Collected data entries
= Beginning of Section =

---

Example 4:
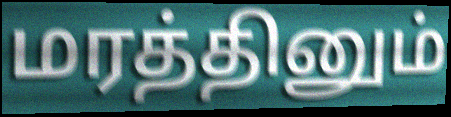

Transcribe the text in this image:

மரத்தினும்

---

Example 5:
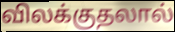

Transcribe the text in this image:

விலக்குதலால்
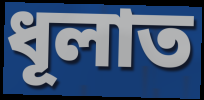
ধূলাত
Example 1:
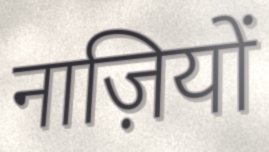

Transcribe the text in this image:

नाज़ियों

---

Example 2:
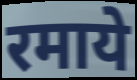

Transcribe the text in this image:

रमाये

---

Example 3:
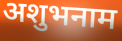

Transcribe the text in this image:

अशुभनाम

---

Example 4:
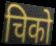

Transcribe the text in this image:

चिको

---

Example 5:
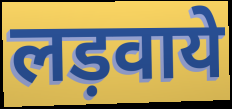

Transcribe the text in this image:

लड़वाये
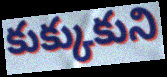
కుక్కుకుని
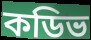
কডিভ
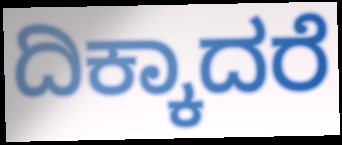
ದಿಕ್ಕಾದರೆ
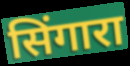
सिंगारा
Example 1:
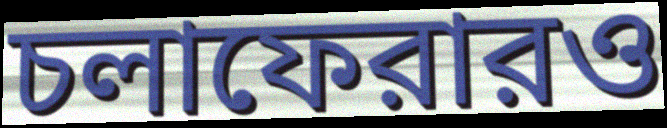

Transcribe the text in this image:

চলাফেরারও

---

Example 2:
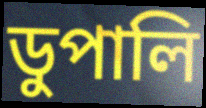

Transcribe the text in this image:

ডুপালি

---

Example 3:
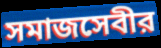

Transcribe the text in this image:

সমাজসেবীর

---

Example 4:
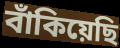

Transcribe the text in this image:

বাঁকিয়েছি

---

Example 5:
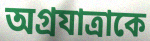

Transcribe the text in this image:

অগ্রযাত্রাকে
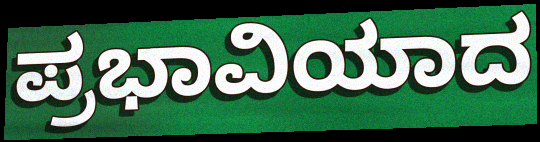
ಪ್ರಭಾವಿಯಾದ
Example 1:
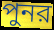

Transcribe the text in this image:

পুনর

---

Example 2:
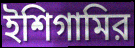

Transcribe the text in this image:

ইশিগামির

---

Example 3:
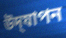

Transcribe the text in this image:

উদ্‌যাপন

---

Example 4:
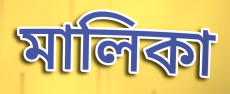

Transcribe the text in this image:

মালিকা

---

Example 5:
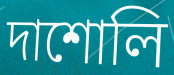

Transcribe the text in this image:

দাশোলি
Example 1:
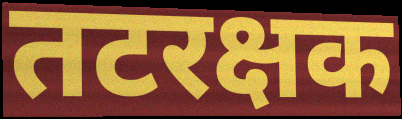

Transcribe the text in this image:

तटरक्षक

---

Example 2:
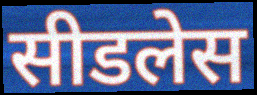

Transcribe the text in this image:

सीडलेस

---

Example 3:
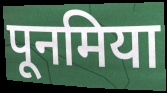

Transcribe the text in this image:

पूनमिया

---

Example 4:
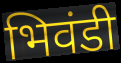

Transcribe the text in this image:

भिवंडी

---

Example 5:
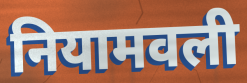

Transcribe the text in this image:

= End of Section =

— WHAT TO WORK ON —
A faithful copy of each entry is required, and no picture may be carried into it.

— TASK RESULT —
---

Example 4:

Transcribe the text in this image:

மரத்தினும்

---

Example 5:

Transcribe the text in this image:

விலக்குதலால்
ধূলাত
Example 1:

Transcribe the text in this image:

नाज़ियों

---

Example 2:

Transcribe the text in this image:

रमाये

---

Example 3:

Transcribe the text in this image:

अशुभनाम

---

Example 4:

Transcribe the text in this image:

चिको

---

Example 5:

Transcribe the text in this image:

लड़वाये
కుక్కుకుని
কডিভ
ದಿಕ್ಕಾದರೆ
सिंगारा
Example 1:

Transcribe the text in this image:

চলাফেরারও

---

Example 2:

Transcribe the text in this image:

ডুপালি

---

Example 3:

Transcribe the text in this image:

সমাজসেবীর

---

Example 4:

Transcribe the text in this image:

বাঁকিয়েছি

---

Example 5:

Transcribe the text in this image:

অগ্রযাত্রাকে
ಪ್ರಭಾವಿಯಾದ
Example 1:

Transcribe the text in this image:

পুনর

---

Example 2:

Transcribe the text in this image:

ইশিগামির

---

Example 3:

Transcribe the text in this image:

উদ্‌যাপন

---

Example 4:

Transcribe the text in this image:

মালিকা

---

Example 5:

Transcribe the text in this image:

দাশোলি
Example 1:

Transcribe the text in this image:

तटरक्षक

---

Example 2:

Transcribe the text in this image:

सीडलेस

---

Example 3:

Transcribe the text in this image:

पूनमिया

---

Example 4:

Transcribe the text in this image:

भिवंडी

---

Example 5:

Transcribe the text in this image:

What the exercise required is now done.